It’s been a great experience staying at the Baileys Hotel as a guest. I was one of the staff here nearly 30 years ago, from late 1982, working as a kitchen porter. From the outside, the hotel hasn’t changed. The front entrance is where it’s always been. Inside the foyer, or lobby, Reception is still to the right, the doorway to the lifts still to the left. But the old coffee shop overlooking Gloucester Road has been replaced by the more upmarket Olives, an Italian restaurant.
In my day, Baileys was owned by Indians, but they are long gone. Baileys is today owned by the Millennium group of hotels. But in 1983, while I worked here, the Indian owners established the Bombay Brasserie, nestled between the Baileys and the Gloucester Hotel next door, also a Millennium hotel. The Bombay Brasserie still exists, and is widely recognised as London’s finest Indian dining. I walked through the restaurant, and indeed it is very beautiful, the chandeliers magnificent.

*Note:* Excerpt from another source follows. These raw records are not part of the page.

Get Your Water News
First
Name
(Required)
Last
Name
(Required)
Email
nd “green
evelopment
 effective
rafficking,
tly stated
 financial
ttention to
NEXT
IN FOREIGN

I was escorted into the basement of Baileys for a nostalgic tour. The place has totally changed. The layout is nothing like it used to be. The kitchen I worked in, which serviced the old coffee shop above, no longer exists. And the quality of the basement itself is superior to the early 80s. Today, the floor is covered in lino, and the walls have the standard plastic attachments that seem to go with quality building work. In the old days, the basement was very rudimentary. The floor was concrete, and the walls bare, hard and no frills. The corridor leading to what used to be the staff canteen still slopes downwards. But, unlike before, the basement of the Baileys leads into the basement of the Gloucester.